Zitat von sysopPeinliche Schlappe oder Hinhalte-Taktik? Bundesarbeitsministerin Ursula von der Leyen hat sich mehr Zeit ausbedungen, um die geforderten Nachberechnungen für die Hartz-IV-Sätze vorzulegen. Der Termin für die Bundesratsentscheidung am 11. Februar dürfte so kaum zu halten sein. http://www.spiegel.de/wirtschaft/soziales/0,1518,737276,00.html
Wenn ich es richtig verstanden habe, dann hat das Bundesverfassungsgericht bemängelt daß die Berechnung des Arbeitslosengeldes II willkürlich und nicht nachvollziehbar war. Nun wurde angeblich alles nachgerechnet, mit dem bekannten Ergebnis von fünf Euro mehr. Wenn aber alles akurat nachberechnet wurde, das Ergebnis steht ja immerhin schon fest, wieso kann v. d.

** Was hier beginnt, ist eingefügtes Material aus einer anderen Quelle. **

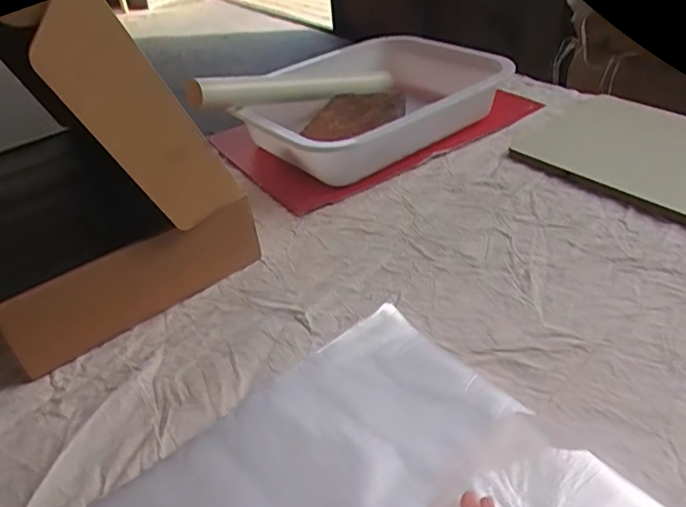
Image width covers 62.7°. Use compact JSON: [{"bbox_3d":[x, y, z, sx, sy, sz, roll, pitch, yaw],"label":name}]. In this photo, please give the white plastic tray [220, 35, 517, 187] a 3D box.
[{"bbox_3d":[0.024,-0.230,0.859,0.374,0.082,0.297,-26,42,-23],"label":"white plastic tray"}]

Leyen diese Berechnungen nicht vorlegen? Wieso muss jetzt alles noch einmal nachgerechnet werden? Ich werde den Verdacht nicht los, daß das Ergebnis, wie schon vorher auch, im Vorwege feststand und die Berechnungen auf diese feststehende Summe hin durchgeführt wurden. Aber wie immer das Ergebnis auch ausfällt, wir sollten uns mal so langsam von den Begriff "Harz IV" verabschieden. Ich schlage stattdessen "Ursel V" vor.
buschyx 31.12.2010
5. Aprilscherz?
Ich bin einer dieser "Sozialschmarotzer", die Hartz-IV beziehen, arbeite als GWA-Kraft für ein Schulbuchprojekt in NRW. Die Entschlussfreudigkeit von Frau von der Leyen und der gesamten politschen "Elite" Berlins, mit besonderem Augenmerk auf die erwünschte Fristverlängerung, keine klaren Aussagen, wie es mit 1-€-Jobs weitergeht bedeuten konkret, dass am 01.02.2011 nach heutigem Stand der Forschung viele Schulbibliotheken geschlossen werden müssen, der Bereich der Leseförderung wegbricht.... Noch vor wenigen Wochen, nach der Veröffentlichung der letzten PISA-Studie, verkündete Frau Schawan, wie wichtig gerade diese Bereiche sind! Wir leisten hier, für viel weniger als einen Mindestlohn, Basisarbeit, dort wo sie hin gehört! Es ist schön, dass jetzt flächendeckend Schulsozialarbeiter eingestellt werden sollten: Toll, bauen wir aus dem Konjunkturpaket noch 5 Hochschulen, vielleicht sind wir dann im Jahre 2017 bei der PISA-Studie ganz weit vorne, soziale Kompetenz sehr gut, Lesen, was ist das?